* [EXTRACTED MATERIAL]
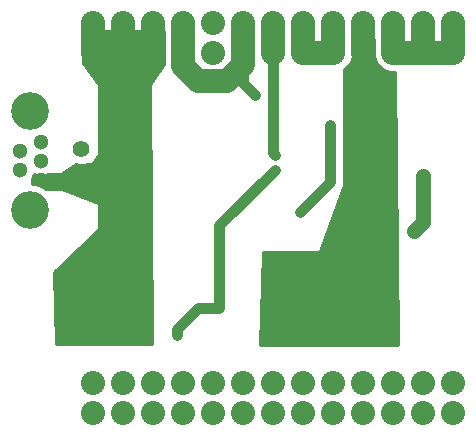
<source format=gbl>
G04 #@! TF.FileFunction,Copper,L2,Bot,Signal*
%FSLAX46Y46*%
G04 Gerber Fmt 4.6, Leading zero omitted, Abs format (unit mm)*
G04 Created by KiCad (PCBNEW (2015-06-26 BZR 5832)-product) date Mittwoch, 02. März 2016 'u30' 20:30:32*
%MOMM*%
G01*
G04 APERTURE LIST*
%ADD10C,0.150000*%
%ADD11C,2.032000*%
%ADD12C,1.422400*%
%ADD13O,2.032000X2.032000*%
%ADD14C,1.300000*%
%ADD15C,3.200000*%
%ADD16C,0.600000*%
%ADD17C,2.032000*%
%ADD18C,1.250000*%
%ADD19C,0.910000*%
%ADD20C,0.254000*%
G04 APERTURE END LIST*
D10*
D11*
X111760000Y-116840000D03*
X114300000Y-116840000D03*
X116840000Y-116840000D03*
X111760000Y-119380000D03*
X114300000Y-119380000D03*
X116840000Y-119380000D03*
D12*
X98044000Y-99042220D03*
X98044000Y-97045780D03*
D11*
X116840000Y-88900000D03*
X114300000Y-88900000D03*
X111760000Y-88900000D03*
X99060000Y-116840000D03*
X104140000Y-88900000D03*
X106680000Y-88900000D03*
X121920000Y-88900000D03*
X124460000Y-88900000D03*
X116840000Y-86360000D03*
X114300000Y-86360000D03*
X111760000Y-86360000D03*
X99060000Y-88900000D03*
X101600000Y-88900000D03*
X101600000Y-116840000D03*
X101600000Y-119380000D03*
X99060000Y-86360000D03*
X101600000Y-86360000D03*
X127000000Y-116840000D03*
X104140000Y-86360000D03*
X106680000Y-86360000D03*
X121920000Y-86360000D03*
X127000000Y-86360000D03*
X129540000Y-86360000D03*
X124460000Y-86360000D03*
X129540000Y-119380000D03*
X127000000Y-119380000D03*
X129540000Y-88900000D03*
X127000000Y-88900000D03*
X99060000Y-119380000D03*
X129540000Y-116840000D03*
X104140000Y-119380000D03*
X104140000Y-116840000D03*
X106680000Y-119380000D03*
X106680000Y-116840000D03*
X109220000Y-119380000D03*
X109220000Y-116840000D03*
X119380000Y-119380000D03*
X119380000Y-116840000D03*
X121920000Y-119380000D03*
X121920000Y-116840000D03*
X124460000Y-119380000D03*
X124460000Y-116840000D03*
X119380000Y-88900000D03*
D13*
X119380000Y-86360000D03*
D11*
X109220000Y-88900000D03*
D13*
X109220000Y-86360000D03*
D14*
X94626000Y-99644000D03*
X92826000Y-98844000D03*
X94626000Y-98044000D03*
X92826000Y-97244000D03*
X94626000Y-96444000D03*
D15*
X93726000Y-93844000D03*
X93726000Y-102244000D03*
D16*
X99568000Y-109220000D03*
X127000000Y-99314000D03*
X126238000Y-104013000D03*
X119126000Y-94996000D03*
X116586000Y-102362000D03*
X114427000Y-97536000D03*
X112776000Y-92456000D03*
X120904000Y-109220000D03*
X114554000Y-111760000D03*
X114427000Y-98806000D03*
X106172000Y-112776000D03*
X109728000Y-110490000D03*
D17*
X104140000Y-86360000D02*
X104140000Y-88900000D01*
X101600000Y-86360000D02*
X101600000Y-88900000D01*
X99060000Y-86360000D02*
X99060000Y-88900000D01*
D18*
X127000000Y-103251000D02*
X127000000Y-99314000D01*
X126238000Y-104013000D02*
X127000000Y-103251000D01*
D19*
X119126000Y-99822000D02*
X119126000Y-94996000D01*
X116586000Y-102362000D02*
X119126000Y-99822000D01*
X114300000Y-97409000D02*
X114300000Y-88900000D01*
X114427000Y-97536000D02*
X114300000Y-97409000D01*
D17*
X114300000Y-86360000D02*
X114300000Y-88900000D01*
X129540000Y-88900000D02*
X129540000Y-86360000D01*
X127000000Y-88900000D02*
X129540000Y-88900000D01*
X127000000Y-88900000D02*
X127000000Y-86360000D01*
X124460000Y-88900000D02*
X127000000Y-88900000D01*
X124460000Y-86360000D02*
X124460000Y-88900000D01*
D19*
X111760000Y-91440000D02*
X111760000Y-88900000D01*
X112776000Y-92456000D02*
X111760000Y-91440000D01*
D17*
X106680000Y-88900000D02*
X106680000Y-90043000D01*
X110363000Y-91313000D02*
X111760000Y-89916000D01*
X107950000Y-91313000D02*
X110363000Y-91313000D01*
X106680000Y-90043000D02*
X107950000Y-91313000D01*
X111760000Y-89916000D02*
X111760000Y-88900000D01*
X111760000Y-86360000D02*
X111760000Y-88900000D01*
X106680000Y-86360000D02*
X106680000Y-88900000D01*
X119380000Y-86360000D02*
X119380000Y-88900000D01*
X116840000Y-88900000D02*
X119380000Y-88900000D01*
X116840000Y-86360000D02*
X116840000Y-88900000D01*
X121920000Y-86360000D02*
X121920000Y-88900000D01*
D19*
X109728000Y-103505000D02*
X109728000Y-110490000D01*
X114427000Y-98806000D02*
X109728000Y-103505000D01*
X106172000Y-112268000D02*
X106172000Y-112776000D01*
X107950000Y-110490000D02*
X106172000Y-112268000D01*
X109728000Y-110490000D02*
X107950000Y-110490000D01*
D20*
G36*
X105029000Y-88899132D02*
X105028714Y-89226963D01*
X105029000Y-89227655D01*
X105029000Y-89876328D01*
X103908582Y-91494710D01*
X103903050Y-91507465D01*
X103895390Y-91519074D01*
X103893285Y-91529981D01*
X103888866Y-91540172D01*
X103888636Y-91554076D01*
X103886002Y-91567730D01*
X104012267Y-113538000D01*
X95882435Y-113538000D01*
X95759104Y-107494803D01*
X99529268Y-103850312D01*
X99529891Y-103849411D01*
X99530803Y-103848803D01*
X99543982Y-103829078D01*
X99557493Y-103809582D01*
X99557724Y-103808511D01*
X99558333Y-103807601D01*
X99562957Y-103784350D01*
X99567982Y-103761152D01*
X99567786Y-103760073D01*
X99568000Y-103759000D01*
X99568000Y-101727000D01*
X99567572Y-101724852D01*
X99567927Y-101722692D01*
X99562753Y-101700625D01*
X99558333Y-101678399D01*
X99557116Y-101676578D01*
X99556617Y-101674447D01*
X99543392Y-101656038D01*
X99530803Y-101637197D01*
X99528982Y-101635980D01*
X99527705Y-101634202D01*
X99508446Y-101622258D01*
X99489601Y-101609667D01*
X99487452Y-101609239D01*
X99485592Y-101608086D01*
X96437593Y-100465086D01*
X96415226Y-100461421D01*
X96393000Y-100457000D01*
X95100129Y-100457000D01*
X94993679Y-100350364D01*
X94172519Y-100009389D01*
X93853000Y-100009110D01*
X93853000Y-99634472D01*
X93914735Y-99572845D01*
X94068023Y-99203686D01*
X94369276Y-99328777D01*
X94880481Y-99329223D01*
X95224686Y-99187000D01*
X96266000Y-99187000D01*
X96276888Y-99184834D01*
X96287990Y-99185082D01*
X96300956Y-99180046D01*
X96314601Y-99177333D01*
X96323834Y-99171163D01*
X96334183Y-99167145D01*
X97640477Y-98335867D01*
X97775049Y-98391746D01*
X98310601Y-98392214D01*
X98538616Y-98298000D01*
X98933000Y-98298000D01*
X98945331Y-98295547D01*
X98957907Y-98295534D01*
X98969397Y-98290760D01*
X98981601Y-98288333D01*
X98992056Y-98281346D01*
X99003668Y-98276523D01*
X99012455Y-98267716D01*
X99022803Y-98260803D01*
X99029790Y-98250345D01*
X99038670Y-98241447D01*
X99546670Y-97479447D01*
X99551418Y-97467949D01*
X99558333Y-97457601D01*
X99560786Y-97445267D01*
X99565586Y-97433646D01*
X99565572Y-97421202D01*
X99568000Y-97409000D01*
X99568000Y-91694000D01*
X99565025Y-91679045D01*
X99564359Y-91663806D01*
X99560235Y-91654965D01*
X99558333Y-91645399D01*
X99549860Y-91632718D01*
X99543414Y-91618897D01*
X98171000Y-89747424D01*
X98171000Y-87045000D01*
X105029000Y-87045000D01*
X105029000Y-88899132D01*
X105029000Y-88899132D01*
G37*
X105029000Y-88899132D02*
X105028714Y-89226963D01*
X105029000Y-89227655D01*
X105029000Y-89876328D01*
X103908582Y-91494710D01*
X103903050Y-91507465D01*
X103895390Y-91519074D01*
X103893285Y-91529981D01*
X103888866Y-91540172D01*
X103888636Y-91554076D01*
X103886002Y-91567730D01*
X104012267Y-113538000D01*
X95882435Y-113538000D01*
X95759104Y-107494803D01*
X99529268Y-103850312D01*
X99529891Y-103849411D01*
X99530803Y-103848803D01*
X99543982Y-103829078D01*
X99557493Y-103809582D01*
X99557724Y-103808511D01*
X99558333Y-103807601D01*
X99562957Y-103784350D01*
X99567982Y-103761152D01*
X99567786Y-103760073D01*
X99568000Y-103759000D01*
X99568000Y-101727000D01*
X99567572Y-101724852D01*
X99567927Y-101722692D01*
X99562753Y-101700625D01*
X99558333Y-101678399D01*
X99557116Y-101676578D01*
X99556617Y-101674447D01*
X99543392Y-101656038D01*
X99530803Y-101637197D01*
X99528982Y-101635980D01*
X99527705Y-101634202D01*
X99508446Y-101622258D01*
X99489601Y-101609667D01*
X99487452Y-101609239D01*
X99485592Y-101608086D01*
X96437593Y-100465086D01*
X96415226Y-100461421D01*
X96393000Y-100457000D01*
X95100129Y-100457000D01*
X94993679Y-100350364D01*
X94172519Y-100009389D01*
X93853000Y-100009110D01*
X93853000Y-99634472D01*
X93914735Y-99572845D01*
X94068023Y-99203686D01*
X94369276Y-99328777D01*
X94880481Y-99329223D01*
X95224686Y-99187000D01*
X96266000Y-99187000D01*
X96276888Y-99184834D01*
X96287990Y-99185082D01*
X96300956Y-99180046D01*
X96314601Y-99177333D01*
X96323834Y-99171163D01*
X96334183Y-99167145D01*
X97640477Y-98335867D01*
X97775049Y-98391746D01*
X98310601Y-98392214D01*
X98538616Y-98298000D01*
X98933000Y-98298000D01*
X98945331Y-98295547D01*
X98957907Y-98295534D01*
X98969397Y-98290760D01*
X98981601Y-98288333D01*
X98992056Y-98281346D01*
X99003668Y-98276523D01*
X99012455Y-98267716D01*
X99022803Y-98260803D01*
X99029790Y-98250345D01*
X99038670Y-98241447D01*
X99546670Y-97479447D01*
X99551418Y-97467949D01*
X99558333Y-97457601D01*
X99560786Y-97445267D01*
X99565586Y-97433646D01*
X99565572Y-97421202D01*
X99568000Y-97409000D01*
X99568000Y-91694000D01*
X99565025Y-91679045D01*
X99564359Y-91663806D01*
X99560235Y-91654965D01*
X99558333Y-91645399D01*
X99549860Y-91632718D01*
X99543414Y-91618897D01*
X98171000Y-89747424D01*
X98171000Y-87045000D01*
X105029000Y-87045000D01*
X105029000Y-88899132D01*
G36*
X122809000Y-88899132D02*
X122808714Y-89226963D01*
X123059534Y-89833995D01*
X123523563Y-90298834D01*
X124130155Y-90550713D01*
X124638901Y-90551157D01*
X124839891Y-113665000D01*
X113161030Y-113665000D01*
X113407093Y-105791000D01*
X118110000Y-105791000D01*
X118112776Y-105790447D01*
X118115577Y-105790878D01*
X118136994Y-105785630D01*
X118158601Y-105781333D01*
X118160954Y-105779760D01*
X118163707Y-105779086D01*
X118181484Y-105766043D01*
X118199803Y-105753803D01*
X118201376Y-105751448D01*
X118203660Y-105749773D01*
X118215087Y-105730927D01*
X118227333Y-105712601D01*
X118227885Y-105709822D01*
X118229354Y-105707401D01*
X120261354Y-100119401D01*
X120264700Y-100097614D01*
X120269000Y-100076000D01*
X120269000Y-90319058D01*
X120313995Y-90300466D01*
X120778834Y-89836437D01*
X121030713Y-89229845D01*
X121031286Y-88573037D01*
X121031000Y-88572345D01*
X121031000Y-87778959D01*
X121036120Y-87792622D01*
X121651642Y-88021816D01*
X122308019Y-87998014D01*
X122803880Y-87792622D01*
X122809000Y-87778959D01*
X122809000Y-88899132D01*
X122809000Y-88899132D01*
G37*
X122809000Y-88899132D02*
X122808714Y-89226963D01*
X123059534Y-89833995D01*
X123523563Y-90298834D01*
X124130155Y-90550713D01*
X124638901Y-90551157D01*
X124839891Y-113665000D01*
X113161030Y-113665000D01*
X113407093Y-105791000D01*
X118110000Y-105791000D01*
X118112776Y-105790447D01*
X118115577Y-105790878D01*
X118136994Y-105785630D01*
X118158601Y-105781333D01*
X118160954Y-105779760D01*
X118163707Y-105779086D01*
X118181484Y-105766043D01*
X118199803Y-105753803D01*
X118201376Y-105751448D01*
X118203660Y-105749773D01*
X118215087Y-105730927D01*
X118227333Y-105712601D01*
X118227885Y-105709822D01*
X118229354Y-105707401D01*
X120261354Y-100119401D01*
X120264700Y-100097614D01*
X120269000Y-100076000D01*
X120269000Y-90319058D01*
X120313995Y-90300466D01*
X120778834Y-89836437D01*
X121030713Y-89229845D01*
X121031286Y-88573037D01*
X121031000Y-88572345D01*
X121031000Y-87778959D01*
X121036120Y-87792622D01*
X121651642Y-88021816D01*
X122308019Y-87998014D01*
X122803880Y-87792622D01*
X122809000Y-87778959D01*
X122809000Y-88899132D01*
M02*

</source>
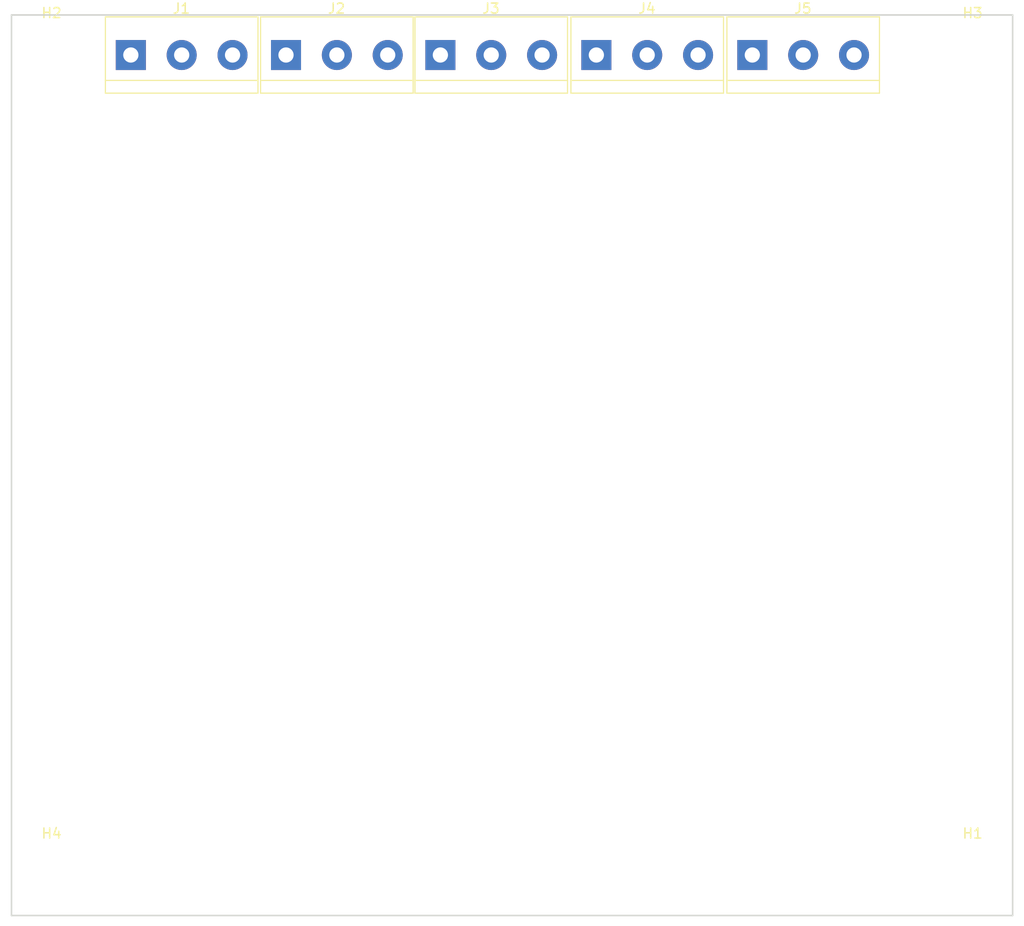
<source format=kicad_pcb>
(kicad_pcb (version 20211014) (generator pcbnew)

  (general
    (thickness 1.6)
  )

  (paper "A4")
  (layers
    (0 "F.Cu" signal)
    (31 "B.Cu" signal)
    (32 "B.Adhes" user "B.Adhesive")
    (33 "F.Adhes" user "F.Adhesive")
    (34 "B.Paste" user)
    (35 "F.Paste" user)
    (36 "B.SilkS" user "B.Silkscreen")
    (37 "F.SilkS" user "F.Silkscreen")
    (38 "B.Mask" user)
    (39 "F.Mask" user)
    (40 "Dwgs.User" user "User.Drawings")
    (41 "Cmts.User" user "User.Comments")
    (42 "Eco1.User" user "User.Eco1")
    (43 "Eco2.User" user "User.Eco2")
    (44 "Edge.Cuts" user)
    (45 "Margin" user)
    (46 "B.CrtYd" user "B.Courtyard")
    (47 "F.CrtYd" user "F.Courtyard")
    (48 "B.Fab" user)
    (49 "F.Fab" user)
  )

  (setup
    (stackup
      (layer "F.SilkS" (type "Top Silk Screen"))
      (layer "F.Paste" (type "Top Solder Paste"))
      (layer "F.Mask" (type "Top Solder Mask") (thickness 0.01))
      (layer "F.Cu" (type "copper") (thickness 0.035))
      (layer "dielectric 1" (type "core") (thickness 1.51) (material "FR4") (epsilon_r 4.5) (loss_tangent 0.02))
      (layer "B.Cu" (type "copper") (thickness 0.035))
      (layer "B.Mask" (type "Bottom Solder Mask") (thickness 0.01))
      (layer "B.Paste" (type "Bottom Solder Paste"))
      (layer "B.SilkS" (type "Bottom Silk Screen"))
      (copper_finish "None")
      (dielectric_constraints no)
    )
    (pad_to_mask_clearance 0.2)
    (pcbplotparams
      (layerselection 0x00010fc_ffffffff)
      (disableapertmacros false)
      (usegerberextensions false)
      (usegerberattributes true)
      (usegerberadvancedattributes true)
      (creategerberjobfile true)
      (svguseinch false)
      (svgprecision 6)
      (excludeedgelayer true)
      (plotframeref false)
      (viasonmask false)
      (mode 1)
      (useauxorigin false)
      (hpglpennumber 1)
      (hpglpenspeed 20)
      (hpglpendiameter 15.000000)
      (dxfpolygonmode true)
      (dxfimperialunits true)
      (dxfusepcbnewfont true)
      (psnegative false)
      (psa4output false)
      (plotreference true)
      (plotvalue true)
      (plotinvisibletext false)
      (sketchpadsonfab false)
      (subtractmaskfromsilk false)
      (outputformat 1)
      (mirror false)
      (drillshape 1)
      (scaleselection 1)
      (outputdirectory "")
    )
  )

  (net 0 "")
  (net 1 "unconnected-(J1-Pad1)")
  (net 2 "unconnected-(J1-Pad2)")
  (net 3 "unconnected-(J1-Pad3)")
  (net 4 "unconnected-(J2-Pad1)")
  (net 5 "unconnected-(J2-Pad2)")
  (net 6 "unconnected-(J2-Pad3)")
  (net 7 "unconnected-(J3-Pad1)")
  (net 8 "unconnected-(J3-Pad2)")
  (net 9 "unconnected-(J3-Pad3)")
  (net 10 "unconnected-(J4-Pad1)")
  (net 11 "unconnected-(J4-Pad2)")
  (net 12 "unconnected-(J4-Pad3)")
  (net 13 "unconnected-(J5-Pad1)")
  (net 14 "unconnected-(J5-Pad2)")
  (net 15 "unconnected-(J5-Pad3)")

  (footprint "MountingHole:MountingHole_3.2mm_M3" (layer "F.Cu") (at 74 116))

  (footprint "TerminalBlock:TerminalBlock_bornier-3_P5.08mm" (layer "F.Cu") (at 128.42 34))

  (footprint "MountingHole:MountingHole_3.2mm_M3" (layer "F.Cu") (at 166 116))

  (footprint "TerminalBlock:TerminalBlock_bornier-3_P5.08mm" (layer "F.Cu") (at 81.92 34))

  (footprint "TerminalBlock:TerminalBlock_bornier-3_P5.08mm" (layer "F.Cu") (at 144 34))

  (footprint "TerminalBlock:TerminalBlock_bornier-3_P5.08mm" (layer "F.Cu") (at 112.84 34))

  (footprint "MountingHole:MountingHole_3.2mm_M3" (layer "F.Cu") (at 74 34))

  (footprint "MountingHole:MountingHole_3.2mm_M3" (layer "F.Cu") (at 166 34))

  (footprint "TerminalBlock:TerminalBlock_bornier-3_P5.08mm" (layer "F.Cu") (at 97.42 34))

  (gr_line (start 70 30) (end 170 30) (layer "Edge.Cuts") (width 0.15) (tstamp 3997254a-8057-4464-ba07-e37f0720cbd8))
  (gr_line (start 170 30) (end 170 120) (layer "Edge.Cuts") (width 0.15) (tstamp ce536418-0469-43d5-9a1a-c3f749bdbad3))
  (gr_line (start 70 120) (end 70 30) (layer "Edge.Cuts") (width 0.15) (tstamp eae6cb64-c798-40f3-b4c3-dcefb9e0714c))
  (gr_line (start 170 120) (end 70 120) (layer "Edge.Cuts") (width 0.15) (tstamp fa96cd3f-f267-4e6d-9212-fd48f9f4aabe))

)

</source>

* [REQUIREMENT] In the entries above, find each line with "MountingHole" and copy it.

* [SOLUTION TO THE EXERCISE]
  (footprint "MountingHole:MountingHole_3.2mm_M3" (layer "F.Cu") (at 74 116))
  (footprint "MountingHole:MountingHole_3.2mm_M3" (layer "F.Cu") (at 166 116))
  (footprint "MountingHole:MountingHole_3.2mm_M3" (layer "F.Cu") (at 74 34))
  (footprint "MountingHole:MountingHole_3.2mm_M3" (layer "F.Cu") (at 166 34))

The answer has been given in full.